*** Opening of PROVIDED MATERIAL ***
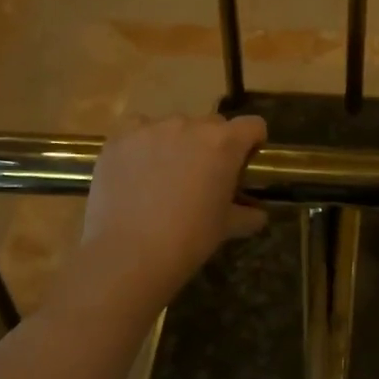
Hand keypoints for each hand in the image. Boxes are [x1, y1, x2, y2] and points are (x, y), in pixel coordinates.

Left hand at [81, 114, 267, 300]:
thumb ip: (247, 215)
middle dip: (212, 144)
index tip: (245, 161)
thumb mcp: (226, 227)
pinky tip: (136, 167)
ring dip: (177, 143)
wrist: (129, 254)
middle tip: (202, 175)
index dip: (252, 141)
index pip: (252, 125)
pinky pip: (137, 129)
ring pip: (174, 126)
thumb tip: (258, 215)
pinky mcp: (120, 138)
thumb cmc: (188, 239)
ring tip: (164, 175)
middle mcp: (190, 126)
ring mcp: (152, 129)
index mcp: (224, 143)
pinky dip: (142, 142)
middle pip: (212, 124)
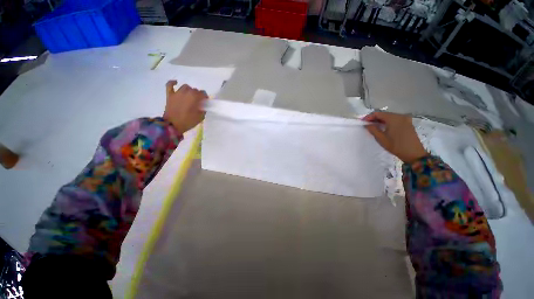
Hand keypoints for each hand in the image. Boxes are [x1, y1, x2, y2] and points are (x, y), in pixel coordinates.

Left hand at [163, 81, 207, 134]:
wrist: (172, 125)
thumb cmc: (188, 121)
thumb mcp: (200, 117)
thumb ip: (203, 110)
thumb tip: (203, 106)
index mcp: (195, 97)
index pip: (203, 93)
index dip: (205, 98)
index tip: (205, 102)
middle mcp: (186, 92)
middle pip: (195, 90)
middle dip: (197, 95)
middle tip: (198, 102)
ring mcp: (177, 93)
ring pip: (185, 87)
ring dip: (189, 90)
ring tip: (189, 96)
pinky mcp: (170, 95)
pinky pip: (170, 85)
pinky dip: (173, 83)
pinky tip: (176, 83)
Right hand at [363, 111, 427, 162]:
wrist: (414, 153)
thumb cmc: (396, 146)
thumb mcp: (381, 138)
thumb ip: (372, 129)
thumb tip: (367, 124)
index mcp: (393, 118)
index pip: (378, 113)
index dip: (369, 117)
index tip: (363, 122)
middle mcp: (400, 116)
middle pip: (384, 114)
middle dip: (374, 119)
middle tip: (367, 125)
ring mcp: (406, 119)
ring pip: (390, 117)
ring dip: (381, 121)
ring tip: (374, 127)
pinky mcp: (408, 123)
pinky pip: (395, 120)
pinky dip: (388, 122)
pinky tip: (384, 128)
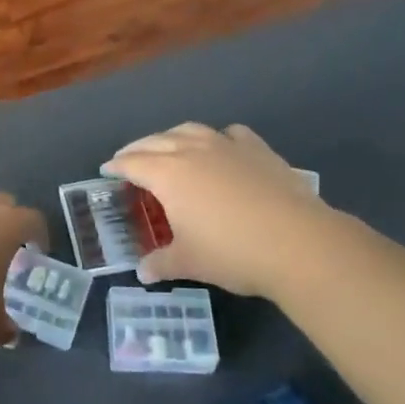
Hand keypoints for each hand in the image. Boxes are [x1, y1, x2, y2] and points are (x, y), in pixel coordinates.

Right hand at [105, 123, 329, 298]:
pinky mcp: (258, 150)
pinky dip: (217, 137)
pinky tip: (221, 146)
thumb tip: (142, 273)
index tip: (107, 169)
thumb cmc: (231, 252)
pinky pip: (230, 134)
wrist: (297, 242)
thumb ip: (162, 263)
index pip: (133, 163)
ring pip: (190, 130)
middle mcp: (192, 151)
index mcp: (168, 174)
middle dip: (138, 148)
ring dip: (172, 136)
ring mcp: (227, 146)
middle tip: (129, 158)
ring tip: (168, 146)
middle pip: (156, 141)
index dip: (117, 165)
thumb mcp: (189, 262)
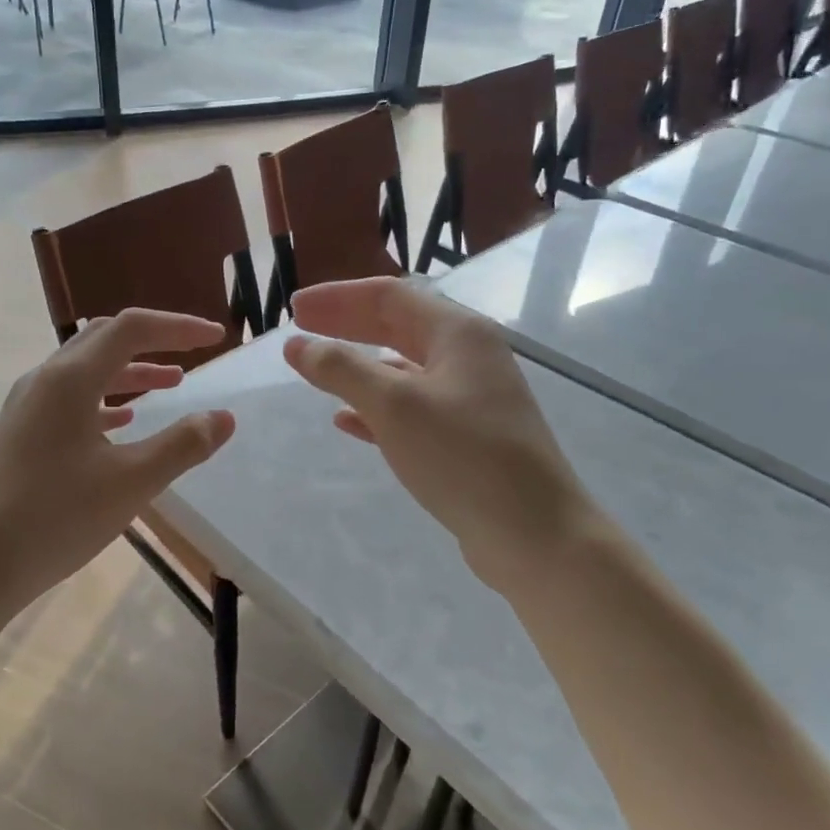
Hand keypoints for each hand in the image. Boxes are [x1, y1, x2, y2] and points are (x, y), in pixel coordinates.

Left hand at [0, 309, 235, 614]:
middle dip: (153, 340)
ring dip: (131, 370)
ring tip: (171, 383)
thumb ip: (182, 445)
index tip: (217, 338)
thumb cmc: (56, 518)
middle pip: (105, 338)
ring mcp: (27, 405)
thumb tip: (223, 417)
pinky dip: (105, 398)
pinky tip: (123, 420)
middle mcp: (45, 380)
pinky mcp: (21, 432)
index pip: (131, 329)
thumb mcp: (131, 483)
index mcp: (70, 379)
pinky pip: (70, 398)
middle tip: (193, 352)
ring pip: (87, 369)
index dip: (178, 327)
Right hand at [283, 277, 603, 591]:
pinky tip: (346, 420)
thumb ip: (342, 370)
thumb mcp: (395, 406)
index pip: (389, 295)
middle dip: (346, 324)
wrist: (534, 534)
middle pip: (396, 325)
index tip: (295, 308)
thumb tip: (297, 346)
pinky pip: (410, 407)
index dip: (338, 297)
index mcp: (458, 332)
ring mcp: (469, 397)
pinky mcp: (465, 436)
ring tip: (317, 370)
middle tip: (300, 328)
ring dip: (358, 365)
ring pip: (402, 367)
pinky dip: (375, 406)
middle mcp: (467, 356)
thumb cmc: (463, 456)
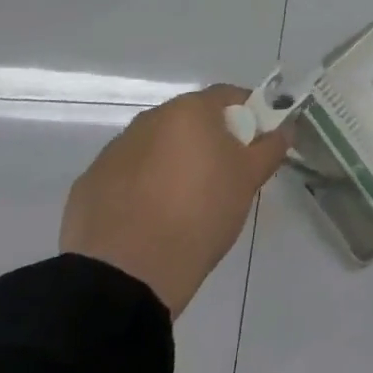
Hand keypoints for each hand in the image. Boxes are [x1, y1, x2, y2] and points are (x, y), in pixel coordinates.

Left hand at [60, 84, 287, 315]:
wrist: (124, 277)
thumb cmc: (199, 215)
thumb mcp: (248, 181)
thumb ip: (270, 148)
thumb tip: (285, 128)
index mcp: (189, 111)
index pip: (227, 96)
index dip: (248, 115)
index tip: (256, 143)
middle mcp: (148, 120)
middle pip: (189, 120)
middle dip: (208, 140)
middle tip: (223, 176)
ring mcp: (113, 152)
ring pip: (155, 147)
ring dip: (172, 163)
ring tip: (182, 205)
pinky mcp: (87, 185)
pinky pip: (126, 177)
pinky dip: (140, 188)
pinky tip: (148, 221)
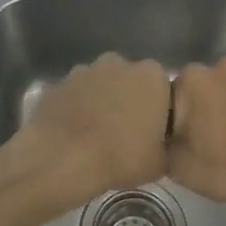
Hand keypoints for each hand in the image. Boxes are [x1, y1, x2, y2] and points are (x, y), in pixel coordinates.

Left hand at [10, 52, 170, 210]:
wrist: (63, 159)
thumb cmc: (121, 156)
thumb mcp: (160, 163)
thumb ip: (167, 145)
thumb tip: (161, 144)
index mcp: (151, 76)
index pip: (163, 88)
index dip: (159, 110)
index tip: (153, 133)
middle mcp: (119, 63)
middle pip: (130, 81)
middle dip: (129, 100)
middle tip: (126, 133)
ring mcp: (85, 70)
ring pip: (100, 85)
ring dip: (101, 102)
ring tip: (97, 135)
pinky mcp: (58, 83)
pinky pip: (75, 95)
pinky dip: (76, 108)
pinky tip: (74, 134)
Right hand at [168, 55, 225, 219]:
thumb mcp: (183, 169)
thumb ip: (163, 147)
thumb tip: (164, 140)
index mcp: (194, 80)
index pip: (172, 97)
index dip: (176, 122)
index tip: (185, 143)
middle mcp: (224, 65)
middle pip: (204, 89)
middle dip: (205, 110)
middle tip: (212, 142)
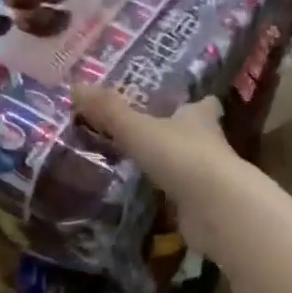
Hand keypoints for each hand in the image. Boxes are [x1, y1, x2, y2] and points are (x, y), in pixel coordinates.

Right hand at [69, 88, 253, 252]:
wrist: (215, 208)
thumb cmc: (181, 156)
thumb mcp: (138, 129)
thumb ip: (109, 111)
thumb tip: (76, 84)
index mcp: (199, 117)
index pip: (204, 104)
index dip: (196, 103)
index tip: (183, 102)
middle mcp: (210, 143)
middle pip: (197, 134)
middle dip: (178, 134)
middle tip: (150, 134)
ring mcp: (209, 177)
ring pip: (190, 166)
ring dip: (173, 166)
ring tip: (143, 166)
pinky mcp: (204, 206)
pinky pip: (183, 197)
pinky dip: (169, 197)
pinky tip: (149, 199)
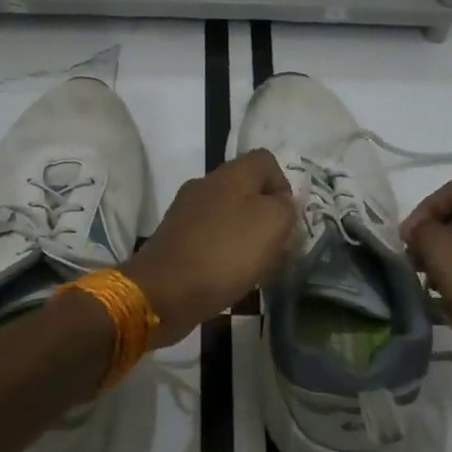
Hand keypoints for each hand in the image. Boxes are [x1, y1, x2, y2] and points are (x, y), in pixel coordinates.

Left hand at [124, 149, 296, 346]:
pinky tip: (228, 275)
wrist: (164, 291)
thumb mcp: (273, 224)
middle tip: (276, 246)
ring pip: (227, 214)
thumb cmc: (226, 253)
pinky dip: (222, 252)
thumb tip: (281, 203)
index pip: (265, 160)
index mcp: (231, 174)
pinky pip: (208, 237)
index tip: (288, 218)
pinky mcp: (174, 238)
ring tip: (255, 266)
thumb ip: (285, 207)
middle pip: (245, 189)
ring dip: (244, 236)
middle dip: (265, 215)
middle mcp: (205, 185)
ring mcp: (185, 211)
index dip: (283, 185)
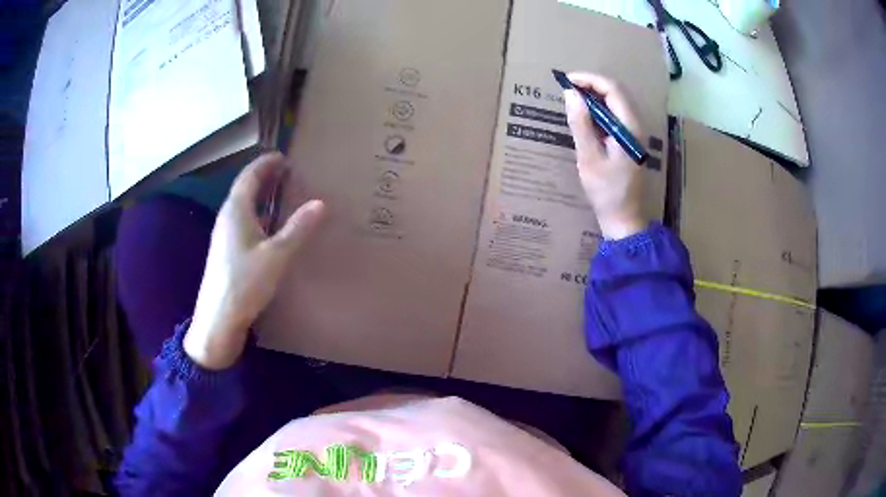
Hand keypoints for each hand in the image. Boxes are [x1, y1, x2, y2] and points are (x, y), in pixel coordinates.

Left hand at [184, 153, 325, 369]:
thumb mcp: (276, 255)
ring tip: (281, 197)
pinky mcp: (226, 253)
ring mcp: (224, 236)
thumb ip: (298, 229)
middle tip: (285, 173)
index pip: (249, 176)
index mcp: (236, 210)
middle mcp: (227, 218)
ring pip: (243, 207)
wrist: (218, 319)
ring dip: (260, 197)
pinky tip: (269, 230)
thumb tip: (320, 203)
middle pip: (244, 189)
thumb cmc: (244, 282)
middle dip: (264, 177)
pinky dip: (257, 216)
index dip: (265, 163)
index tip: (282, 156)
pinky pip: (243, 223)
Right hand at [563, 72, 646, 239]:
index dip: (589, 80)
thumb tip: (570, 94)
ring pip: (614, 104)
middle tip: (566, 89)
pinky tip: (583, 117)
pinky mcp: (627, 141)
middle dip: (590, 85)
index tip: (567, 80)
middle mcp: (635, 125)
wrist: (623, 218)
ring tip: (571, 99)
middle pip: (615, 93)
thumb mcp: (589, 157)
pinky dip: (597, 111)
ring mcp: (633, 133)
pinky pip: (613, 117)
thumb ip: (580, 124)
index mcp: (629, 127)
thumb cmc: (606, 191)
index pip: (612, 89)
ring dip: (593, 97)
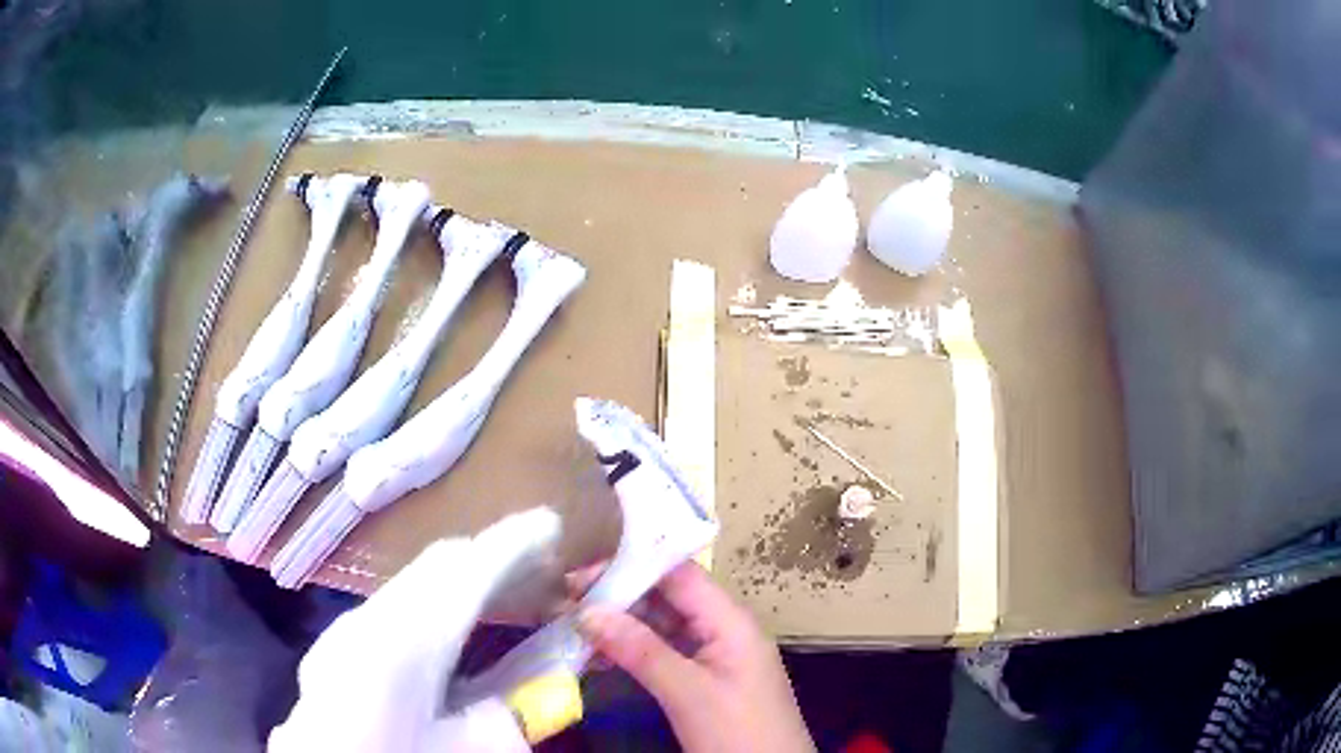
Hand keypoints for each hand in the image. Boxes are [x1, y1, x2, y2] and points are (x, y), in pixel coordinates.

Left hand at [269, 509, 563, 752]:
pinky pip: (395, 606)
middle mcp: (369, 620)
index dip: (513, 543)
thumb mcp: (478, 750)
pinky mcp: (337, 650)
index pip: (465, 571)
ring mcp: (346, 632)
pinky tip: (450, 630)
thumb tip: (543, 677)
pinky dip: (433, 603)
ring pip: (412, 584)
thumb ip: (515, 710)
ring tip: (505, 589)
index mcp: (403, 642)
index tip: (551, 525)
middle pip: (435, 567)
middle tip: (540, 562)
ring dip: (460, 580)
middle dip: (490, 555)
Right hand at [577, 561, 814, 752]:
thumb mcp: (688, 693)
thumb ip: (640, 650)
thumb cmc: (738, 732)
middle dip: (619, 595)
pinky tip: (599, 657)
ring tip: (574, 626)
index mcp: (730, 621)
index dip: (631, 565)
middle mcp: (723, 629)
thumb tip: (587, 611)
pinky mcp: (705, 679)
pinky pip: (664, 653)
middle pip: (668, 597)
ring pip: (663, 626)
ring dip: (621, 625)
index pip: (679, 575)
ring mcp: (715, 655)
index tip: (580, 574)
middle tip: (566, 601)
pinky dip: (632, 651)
*** Close of PROVIDED MATERIAL ***
- **PROBLEM TO WORK ON**: Using the entries above, return exactly the lines from the line with "ring mcp: (346, 632)" to the line with "pinky tip: (599, 657)", counting both of those lines.

- **RESPONSE AREA**:
ring mcp: (346, 632)
pinky tip: (450, 630)
thumb tip: (543, 677)
pinky dip: (433, 603)
ring pip: (412, 584)
thumb ip: (515, 710)
ring tip: (505, 589)
index mcp: (403, 642)
index tip: (551, 525)
middle pip: (435, 567)
middle tip: (540, 562)
ring dip: (460, 580)
middle dip: (490, 555)
Right hand at [577, 561, 814, 752]:
thumb mcp: (688, 693)
thumb ip: (640, 650)
thumb cmc: (738, 732)
middle dip: (619, 595)
pinky tip: (599, 657)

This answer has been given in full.